Şu anki durumdan memnun olan ve değişmesini istemeyen insana verilen addır. statükocu kişi, şu ana sıkı sıkıya bağlıdır, değişime olağandan fazla tepki gösterir ve karşı çıkar.
Statükocu, muhafazakar değildir, çünkü muhafazakar gibi belli başlı kurallara bağlı değildir; aslında kuralları ve prensipleri de yoktur. Sadece mevcut halden son derece memnundur ve değişmesini istemez.
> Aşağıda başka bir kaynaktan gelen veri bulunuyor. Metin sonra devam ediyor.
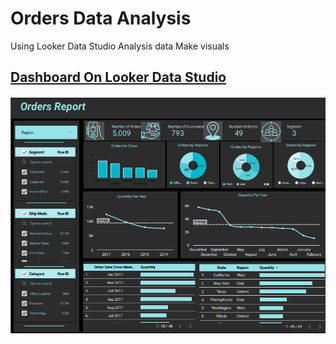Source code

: # Orders Data Analysis
Using Looker Data Studio
Analysis data
Make visuals 
## [Dashboard On Looker Data Studio]( https://lookerstudio.google.com/reporting/ba58a75c-40c0-4bfa-b102-1e1a72c9f75a)
#### ![Orders Analysis](https://github.com/sohilamohey/LookerDataStudioProjects/blob/main/Orders%20Data%20Analysis/Dashboard.png)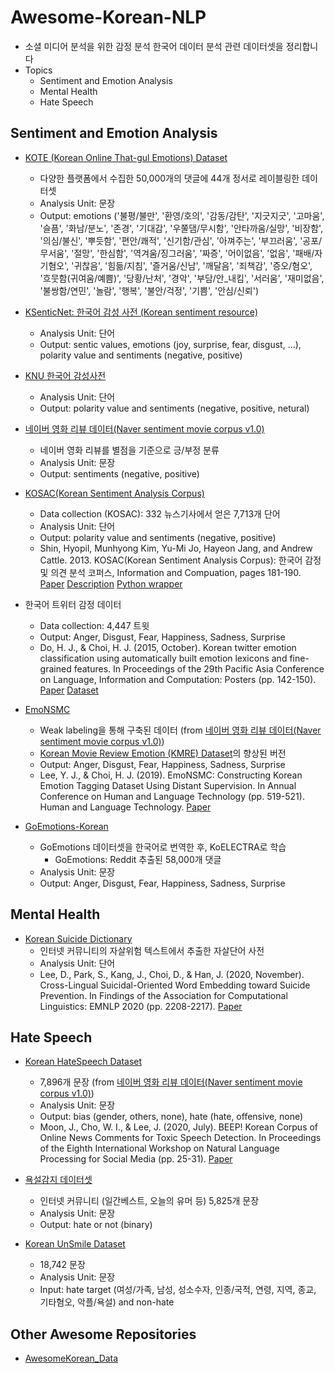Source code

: # Awesome-Korean-NLP
- 소셜 미디어 분석을 위한 감정 분석 한국어 데이터 분석 관련 데이터셋을 정리합니다
- Topics
  - Sentiment and Emotion Analysis
  - Mental Health
  - Hate Speech


## Sentiment and Emotion Analysis
- [KOTE (Korean Online That-gul Emotions) Dataset](https://github.com/searle-j/KOTE)
  - 다양한 플랫폼에서 수집한 50,000개의 댓글에 44개 정서로 레이블링한 데이터셋
  - Analysis Unit: 문장
  - Output: emotions ('불평/불만', '환영/호의', '감동/감탄', '지긋지긋', '고마움', '슬픔', '화남/분노', '존경', '기대감', '우쭐댐/무시함', '안타까움/실망', '비장함', '의심/불신', '뿌듯함', '편안/쾌적', '신기함/관심', '아껴주는', '부끄러움', '공포/무서움', '절망', '한심함', '역겨움/징그러움', '짜증', '어이없음', '없음', '패배/자기혐오', '귀찮음', '힘듦/지침', '즐거움/신남', '깨달음', '죄책감', '증오/혐오', '흐뭇함(귀여움/예쁨)', '당황/난처', '경악', '부담/안_내킴', '서러움', '재미없음', '불쌍함/연민', '놀람', '행복', '불안/걱정', '기쁨', '안심/신뢰')
  
- [KSenticNet: 한국어 감성 사전 (Korean sentiment resource)](https://github.com/zzaebok/ksenticnet)
  - Analysis Unit: 단어
  - Output: sentic values, emotions (joy, surprise, fear, disgust, ...), polarity value and sentiments (negative, positive)
  
- [KNU 한국어 감성사전](https://github.com/park1200656/KnuSentiLex)
  - Analysis Unit: 단어
  - Output: polarity value and sentiments (negative, positive, netural)
  
- [네이버 영화 리뷰 데이터(Naver sentiment movie corpus v1.0)](https://github.com/e9t/nsmc#naver-sentiment-movie-corpus-v10_)
  - 네이버 영화 리뷰를 별점을 기준으로 긍/부정 분류
  - Analysis Unit: 문장
  - Output: sentiments (negative, positive)

- [KOSAC(Korean Sentiment Analysis Corpus)](http://word.snu.ac.kr/kosac)
  - Data collection (KOSAC): 332 뉴스기사에서 얻은 7,713개 단어
  - Analysis Unit: 단어
  - Output: polarity value and sentiments (negative, positive)
  - Shin, Hyopil, Munhyong Kim, Yu-Mi Jo, Hayeon Jang, and Andrew Cattle. 2013. KOSAC(Korean Sentiment Analysis Corpus): 한국어 감정 및 의견 분석 코퍼스, Information and Compuation, pages 181-190. [Paper](http://word.snu.ac.kr/kosac/publications.php) [Description](https://github.com/mrlee23/KoreanSentimentAnalyzer/blob/6bcaea9f37d536063d4c9703051f44b985374731/dic/readme.txt) [Python wrapper](https://github.com/mrlee23/KoreanSentimentAnalyzer)

- 한국어 트위터 감정 데이터
  - Data collection: 4,447 트윗
  - Output: Anger, Disgust, Fear, Happiness, Sadness, Surprise
  - Do, H. J., & Choi, H. J. (2015, October). Korean twitter emotion classification using automatically built emotion lexicons and fine-grained features. In Proceedings of the 29th Pacific Asia Conference on Language, Information and Computation: Posters (pp. 142-150). [Paper](https://www.google.com/url?client=internal-element-cse&cx=000299513257099441687:fkkgoogvtaw&q=https://aclanthology.org/2020.lrec-1.199.pdf&sa=U&ved=2ahUKEwjfh5je8u_1AhXBGKYKHf5hCswQFnoECAIQAQ&usg=AOvVaw0LVkjrGWuuUEIDiYOJUQI0) [Dataset](https://drive.google.com/drive/folders/0B_UtNNQhvjyCfkhoTjVNemdPaXZOV24wd1JUclg3RzVMTVpCb3JNbldOMU1rNkt0LTBVXzQ)

- [EmoNSMC](https://github.com/passing2961/EmoNSMC)
  - Weak labeling을 통해 구축된 데이터 (from [네이버 영화 리뷰 데이터(Naver sentiment movie corpus v1.0)](https://github.com/e9t/nsmc#naver-sentiment-movie-corpus-v10_))
  - [Korean Movie Review Emotion (KMRE) Dataset](https://github.com/passing2961/KMRE)의 향상된 버전 
  - Output: Anger, Disgust, Fear, Happiness, Sadness, Surprise
  - Lee, Y. J., & Choi, H. J. (2019). EmoNSMC: Constructing Korean Emotion Tagging Dataset Using Distant Supervision. In Annual Conference on Human and Language Technology (pp. 519-521). Human and Language Technology. [Paper](http://koreascience.or.kr/article/CFKO201930060624815.page)

- [GoEmotions-Korean](https://github.com/monologg/GoEmotions-Korean)
  - GoEmotions 데이터셋을 한국어로 번역한 후, KoELECTRA로 학습
    - GoEmotions: Reddit 추출된 58,000개 댓글
  - Analysis Unit: 문장
  - Output: Anger, Disgust, Fear, Happiness, Sadness, Surprise
  

## Mental Health
- [Korean Suicide Dictionary](https://github.com/DSAIL-SKKU/Cross-Lingual-Suicidal-Embedding) 
  - 인터넷 커뮤니티의 자살위험 텍스트에서 추출한 자살단어 사전
  - Analysis Unit: 단어
  - Lee, D., Park, S., Kang, J., Choi, D., & Han, J. (2020, November). Cross-Lingual Suicidal-Oriented Word Embedding toward Suicide Prevention. In Findings of the Association for Computational Linguistics: EMNLP 2020 (pp. 2208-2217). [Paper](https://aclanthology.org/2020.findings-emnlp.200/)

## Hate Speech
- [Korean HateSpeech Dataset](https://github.com/kocohub/korean-hate-speech)
  - 7,896개 문장 (from [네이버 영화 리뷰 데이터(Naver sentiment movie corpus v1.0)](https://github.com/e9t/nsmc#naver-sentiment-movie-corpus-v10_))
  - Analysis Unit: 문장 
  - Output: bias (gender, others, none), hate (hate, offensive, none)
  - Moon, J., Cho, W. I., & Lee, J. (2020, July). BEEP! Korean Corpus of Online News Comments for Toxic Speech Detection. In Proceedings of the Eighth International Workshop on Natural Language Processing for Social Media (pp. 25-31). [Paper](https://aclanthology.org/2020.socialnlp-1.4/)
  
- [욕설감지 데이터셋](https://github.com/2runo/Curse-detection-data)
  - 인터넷 커뮤니티 (일간베스트, 오늘의 유머 등) 5,825개 문장
  - Analysis Unit: 문장
  - Output: hate or not (binary)

- [Korean UnSmile Dataset](https://github.com/smilegate-ai/korean_unsmile_dataset)
  - 18,742 문장
  - Analysis Unit: 문장
  - Input: hate target (여성/가족, 남성, 성소수자, 인종/국적, 연령, 지역, 종교, 기타혐오, 악플/욕설) and non-hate



## Other Awesome Repositories
- [AwesomeKorean_Data](https://github.com/songys/AwesomeKorean_Data)
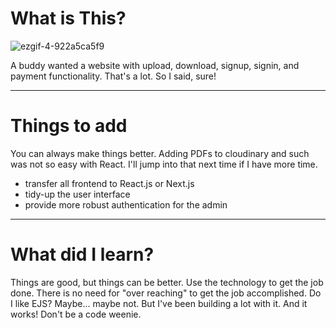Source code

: # What is This?
![ezgif-4-922a5ca5f9](https://user-images.githubusercontent.com/57625094/192662711-bf35d50c-e433-4500-891d-856abbfa494b.gif)

A buddy wanted a website with upload, download, signup, signin, and payment functionality. That's a lot. So I said, sure!

---

# Things to add
You can always make things better. Adding PDFs to cloudinary and such was not so easy with React. I'll jump into that next time if I have more time. 
- transfer all frontend to React.js or Next.js
- tidy-up the user interface
- provide more robust authentication for the admin

---

# What did I learn?
Things are good, but things can be better. Use the technology to get the job done. There is no need for "over reaching" to get the job accomplished. Do I like EJS? Maybe... maybe not. But I've been building a lot with it. And it works! Don't be a code weenie.
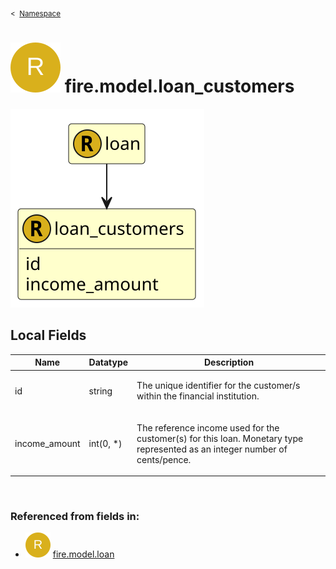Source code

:<sub>&lt;&nbsp; [Namespace](index.md)</sub>
# <img src='images/recordType-lg.svg'/> fire.model.loan_customers
<img src='images/fire.model.loan_customers.svg'/>


## Local Fields

<table >
  <thead>
    <tr>
      <th>Name</th>
      <th>Datatype</th>
      <th>Description</th>
    </tr>
  </thead>
  <tbody>
    <tr>
        <td>id</td>
        <td>string</td>
        <td><p>The unique identifier for the customer/s within the financial institution.</p>
</td>
    </tr>
    <tr>
        <td>income_amount</td>
        <td>int(0, *)</td>
        <td><p>The reference income used for the customer(s) for this loan. Monetary type represented as an integer number of cents/pence.</p>
</td>
    </tr>

  </tbody>
</table>
      

<br/>

### Referenced from fields in:
- <img src='images/recordType.svg'/> [fire.model.loan](UDT-fire.model.loan.md)
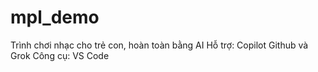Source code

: # mpl_demo
Trình chơi nhạc cho trẻ con, hoàn toàn bằng AI
Hỗ trợ: Copilot Github và Grok
Công cụ: VS Code
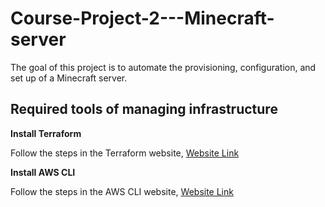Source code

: # Course-Project-2---Minecraft-server
The goal of this project is to automate the provisioning, configuration, and set up of a Minecraft server.

## Required tools of managing infrastructure

**Install Terraform**

Follow the steps in the Terraform website, [Website Link](https://developer.hashicorp.com/terraform/install)

**Install AWS CLI**

Follow the steps in the AWS CLI website, [Website Link](https://docs.aws.amazon.com/cli/latest/userguide/getting-started-install.html)




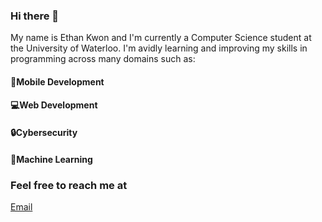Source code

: ### Hi there 👋

My name is Ethan Kwon and I'm currently a Computer Science student at the University of Waterloo. I'm avidly learning and improving my skills in programming across many domains such as:

#### 📱Mobile Development 
#### 💻Web Development 
#### 🔒Cybersecurity
#### 🤖Machine Learning 


### Feel free to reach me at
[Email](sendto:ethan.kwon@uwaterloo.ca)


<!--
**ethan-kwon/ethan-kwon** is a ✨ _special_ ✨ repository because its `README.md` (this file) appears on your GitHub profile.

Here are some ideas to get you started:

- 🔭 I’m currently working on ...
- 🌱 I’m currently learning ...
- 👯 I’m looking to collaborate on ...
- 🤔 I’m looking for help with ...
- 💬 Ask me about ...
- 📫 How to reach me: ...
- 😄 Pronouns: ...
- ⚡ Fun fact: ...
-->
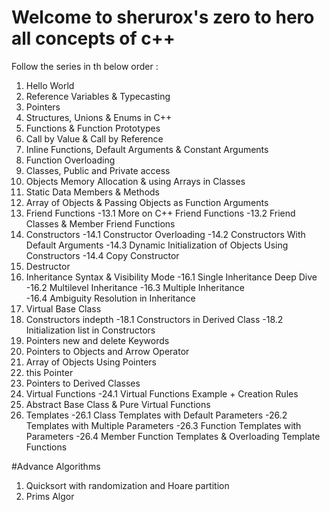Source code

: # Welcome to sherurox's zero to hero all concepts of c++ 

Follow the series in th below order :

1.  Hello World
2.  Reference Variables & Typecasting
3.  Pointers
4.  Structures, Unions & Enums in C++
5.  Functions & Function Prototypes
6.  Call by Value & Call by Reference
7.  Inline Functions, Default Arguments & Constant Arguments
8.  Function Overloading
9.  Classes, Public and Private access
10. Objects Memory Allocation & using Arrays in Classes
11. Static Data Members & Methods
12. Array of Objects & Passing Objects as Function Arguments
13. Friend Functions
-13.1 More on C++ Friend Functions
-13.2 Friend Classes & Member Friend Functions
14. Constructors 
-14.1 Constructor Overloading
-14.2 Constructors With Default Arguments
-14.3 Dynamic Initialization of Objects Using Constructors
-14.4 Copy Constructor
15. Destructor
16. Inheritance Syntax & Visibility Mode
-16.1 Single Inheritance Deep Dive
-16.2 Multilevel Inheritance
-16.3 Multiple Inheritance    
-16.4 Ambiguity Resolution in Inheritance
17. Virtual Base Class
18. Constructors indepth
-18.1 Constructors in Derived Class
-18.2 Initialization list in Constructors
19. Pointers new and delete Keywords
20. Pointers to Objects and Arrow Operator
21. Array of Objects Using Pointers
22. this Pointer
23. Pointers to Derived Classes
24. Virtual Functions
-24.1 Virtual Functions Example + Creation Rules 
25. Abstract Base Class & Pure Virtual Functions
26. Templates
-26.1 Class Templates with Default Parameters
-26.2 Templates with Multiple Parameters
-26.3 Function Templates with Parameters
-26.4 Member Function Templates & Overloading Template Functions

#Advance Algorithms

1. Quicksort with randomization and Hoare partition
2. Prims Algor
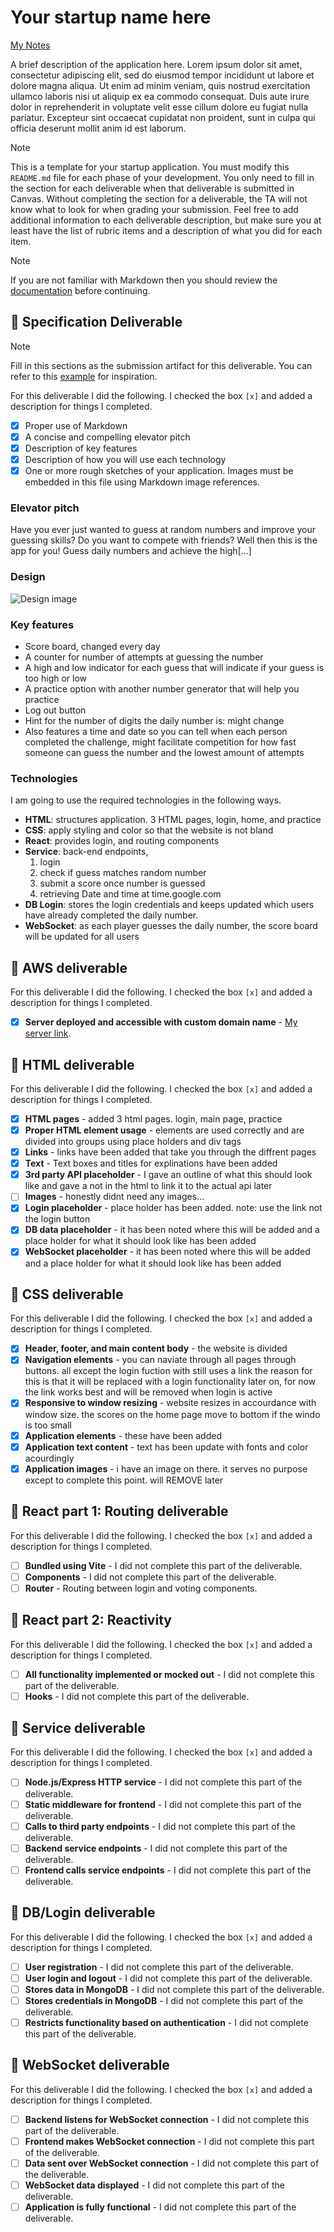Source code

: # Your startup name here

[My Notes](notes.md)

A brief description of the application here. Lorem ipsum dolor sit amet, consectetur adipiscing elit, sed do eiusmod tempor incididunt ut labore et dolore magna aliqua. Ut enim ad minim veniam, quis nostrud exercitation ullamco laboris nisi ut aliquip ex ea commodo consequat. Duis aute irure dolor in reprehenderit in voluptate velit esse cillum dolore eu fugiat nulla pariatur. Excepteur sint occaecat cupidatat non proident, sunt in culpa qui officia deserunt mollit anim id est laborum.


> [!NOTE]
>  This is a template for your startup application. You must modify this `README.md` file for each phase of your development. You only need to fill in the section for each deliverable when that deliverable is submitted in Canvas. Without completing the section for a deliverable, the TA will not know what to look for when grading your submission. Feel free to add additional information to each deliverable description, but make sure you at least have the list of rubric items and a description of what you did for each item.

> [!NOTE]
>  If you are not familiar with Markdown then you should review the [documentation](https://docs.github.com/en/get-started/writing-on-github/getting-started-with-writing-and-formatting-on-github/basic-writing-and-formatting-syntax) before continuing.

## 🚀 Specification Deliverable

> [!NOTE]
>  Fill in this sections as the submission artifact for this deliverable. You can refer to this [example](https://github.com/webprogramming260/startup-example/blob/main/README.md) for inspiration.

For this deliverable I did the following. I checked the box `[x]` and added a description for things I completed.

- [X] Proper use of Markdown
- [X] A concise and compelling elevator pitch
- [X] Description of key features
- [X] Description of how you will use each technology
- [X] One or more rough sketches of your application. Images must be embedded in this file using Markdown image references.

### Elevator pitch
Have you ever just wanted to guess at random numbers and improve your guessing skills? Do you want to compete with friends? Well then this is the app for you! Guess daily numbers and achieve the high[...]

### Design

![Design image](design.png)


### Key features
- Score board, changed every day
- A counter for number of attempts at guessing the number
- A high and low indicator for each guess that will indicate if your guess is too high or low
- A practice option with another number generator that will help you practice
- Log out button
- Hint for the number of digits the daily number is: might change
- Also features a time and date so you can tell when each person completed the challenge, might facilitate competition for how fast someone can guess the number and the lowest amount of attempts

### Technologies

I am going to use the required technologies in the following ways.

- **HTML**: structures application. 3 HTML pages, login, home, and practice
- **CSS**: apply styling and color so that the website is not bland
- **React**: provides login, and routing components
- **Service**: back-end endpoints,
  1. login
  2. check if guess matches random number
  3. submit a score once number is guessed
  4. retrieving Date and time at time.google.com
- **DB Login**: stores the login credentials and keeps updated which users have already completed the daily number.
- **WebSocket**: as each player guesses the daily number, the score board will be updated for all users

## 🚀 AWS deliverable

For this deliverable I did the following. I checked the box `[x]` and added a description for things I completed.

- [X] **Server deployed and accessible with custom domain name** - [My server link](https://duncanclans.com).

## 🚀 HTML deliverable

For this deliverable I did the following. I checked the box `[x]` and added a description for things I completed.

- [X] **HTML pages** - added 3 html pages. login, main page, practice
- [X] **Proper HTML element usage** - elements are used correctly and are divided into groups using place holders and div tags
- [X] **Links** - links have been added that take you through the diffrent pages
- [X] **Text** - Text boxes and titles for explinations have been added
- [X] **3rd party API placeholder** - I gave an outline of what this should look like and gave a not in the html to link it to the actual api later
- [ ] **Images** - honestly didnt need any images...
- [X] **Login placeholder** - place holder has been added. note: use the link not the login button
- [X] **DB data placeholder** - it has been noted where this will be added and a place holder for what it should look like has been added
- [X] **WebSocket placeholder** - it has been noted where this will be added and a place holder for what it should look like has been added

## 🚀 CSS deliverable

For this deliverable I did the following. I checked the box `[x]` and added a description for things I completed.

- [X] **Header, footer, and main content body** - the website is divided
- [X] **Navigation elements** - you can naviate through all pages through buttons. all except the login fuction with still uses a link the reason for this is that it will be replaced with a login functionality later on, for now the link works best and will be removed when login is active
- [X] **Responsive to window resizing** - website resizes in accourdance with window size. the scores on the home page move to bottom if the windo is too small
- [X] **Application elements** - these have been added
- [X] **Application text content** - text has been update with fonts and color acourdingly
- [X] **Application images** - i have an image on there. it serves no purpose except to complete this point. will REMOVE later

## 🚀 React part 1: Routing deliverable

For this deliverable I did the following. I checked the box `[x]` and added a description for things I completed.

- [ ] **Bundled using Vite** - I did not complete this part of the deliverable.
- [ ] **Components** - I did not complete this part of the deliverable.
- [ ] **Router** - Routing between login and voting components.

## 🚀 React part 2: Reactivity

For this deliverable I did the following. I checked the box `[x]` and added a description for things I completed.

- [ ] **All functionality implemented or mocked out** - I did not complete this part of the deliverable.
- [ ] **Hooks** - I did not complete this part of the deliverable.

## 🚀 Service deliverable

For this deliverable I did the following. I checked the box `[x]` and added a description for things I completed.

- [ ] **Node.js/Express HTTP service** - I did not complete this part of the deliverable.
- [ ] **Static middleware for frontend** - I did not complete this part of the deliverable.
- [ ] **Calls to third party endpoints** - I did not complete this part of the deliverable.
- [ ] **Backend service endpoints** - I did not complete this part of the deliverable.
- [ ] **Frontend calls service endpoints** - I did not complete this part of the deliverable.

## 🚀 DB/Login deliverable

For this deliverable I did the following. I checked the box `[x]` and added a description for things I completed.

- [ ] **User registration** - I did not complete this part of the deliverable.
- [ ] **User login and logout** - I did not complete this part of the deliverable.
- [ ] **Stores data in MongoDB** - I did not complete this part of the deliverable.
- [ ] **Stores credentials in MongoDB** - I did not complete this part of the deliverable.
- [ ] **Restricts functionality based on authentication** - I did not complete this part of the deliverable.

## 🚀 WebSocket deliverable

For this deliverable I did the following. I checked the box `[x]` and added a description for things I completed.

- [ ] **Backend listens for WebSocket connection** - I did not complete this part of the deliverable.
- [ ] **Frontend makes WebSocket connection** - I did not complete this part of the deliverable.
- [ ] **Data sent over WebSocket connection** - I did not complete this part of the deliverable.
- [ ] **WebSocket data displayed** - I did not complete this part of the deliverable.
- [ ] **Application is fully functional** - I did not complete this part of the deliverable.
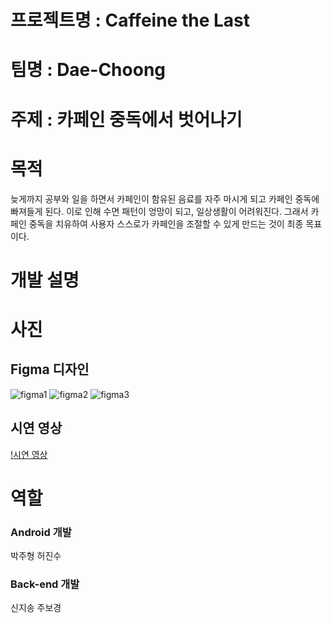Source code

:# 프로젝트명 : Caffeine the Last

# 팀명 : Dae-Choong

# 주제 : 카페인 중독에서 벗어나기

# 목적
늦게까지 공부와 일을 하면서 카페인이 함유된 음료를 자주 마시게 되고 카페인 중독에 빠져들게 된다.
이로 인해 수면 패턴이 엉망이 되고, 일상생활이 어려워진다.
그래서 카페인 중독을 치유하여 사용자 스스로가 카페인을 조절할 수 있게 만드는 것이 최종 목표이다. 
# 개발 설명

# 사진
## Figma 디자인
![figma1](https://github.com/Haedal-Appdong-Hackathon/04_dae_choong/assets/82032792/86aa9afa-a7bc-4381-b252-8e486f09ce77)
![figma2](https://github.com/Haedal-Appdong-Hackathon/04_dae_choong/assets/82032792/963a92d8-67ed-4be3-923b-205102fea105)
![figma3](https://github.com/Haedal-Appdong-Hackathon/04_dae_choong/assets/82032792/a614e6dd-0312-48d4-b4e5-608434895153)

## 시연 영상
[!시연 영상](https://youtube.com/shorts/W_Ilg3-3xl0?feature=share)

# 역할
### Android 개발
박주형 허진수
### Back-end 개발
신지송 주보경
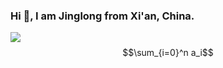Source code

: ### Hi 👋, I am Jinglong from Xi'an, China.
![](http://latex.codecogs.com/svg.latex?\sum_{i=0}^n{a_i})
$$\sum_{i=0}^n a_i$$

<!--
**zhaojinglong/zhaojinglong** is a ✨ _special_ ✨ repository because its `README.md` (this file) appears on your GitHub profile.

Here are some ideas to get you started:

- 🔭 I’m currently working on ...
- 🌱 I’m currently learning ...
- 👯 I’m looking to collaborate on ...
- 🤔 I’m looking for help with ...
- 💬 Ask me about ...
- 📫 How to reach me: ...
- 😄 Pronouns: ...
- ⚡ Fun fact: ...
-->
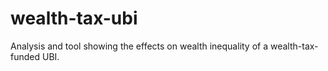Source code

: # wealth-tax-ubi
Analysis and tool showing the effects on wealth inequality of a wealth-tax-funded UBI.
Statükocu yenilikçi de değildir, yenilik değişimi de beraberinde getireceği için, yeniliklere açık olması mümkün olmaz.
Statükocunun başlıca özellikleri nedir derseniz de bencillik ve özgüvensizlik derim.
aklıma özellikle son zamanlarda sürekli chp ve deniz baykal'ı getiren kelime. koskoca en buyuk muhalefet partisinin bunca yılda yaptığı hiç mi bir şey olmaz, hiç mi yenilik getirmez diye haykırasımın geldiği, sonra da muhalefeti bunca yıldır iktidar partisine karşı oluşturamamış siyasete baktığımda, içimin açılmasını sağlayan durumu gözümün önüne getiren durum! herhalde bugun tek ilkesi sozde laikliği korumak olan bir partinin bende bıraktığı iz... peki madem ortalık bu kadar boş, e niye alternatif geliştirilemiyor? bu hakkaten cevabı insanı yerin dibine sokucak kadar utandıran bir şey olsa gerek. düşünüyorum da çalıştığım yerde, yani burdaki çoğu insanın da içinde bulunduğu herhangi bir işletmede, yönetimde ciddi eksiklikler olucak ve o işletme yaşamını devam ettirebilecek... kulağa enteresan geliyor! peki burda yazanların hemen hepsi bu büyük işletmenin içinde değil mi? evet içinde, yani bu yönetimdeki ciddi zaafiyetin faturasını herkes bir şekilde ödemeyecek mi? bunun da cevabı belli, ki her fırsatta bu ödeniyor. e o zaman bu durgunluğun nedeni ne? hadi bunun da cevabını biliyorum, şoyle soruyim: bu durgunluğun devam etmesini sağlayan ne? mışıl mışıl uyumak mı, yoksa herhangi bir nedenden büyülenip düşünme süreçlerinin tıkanması mı? ya da ne?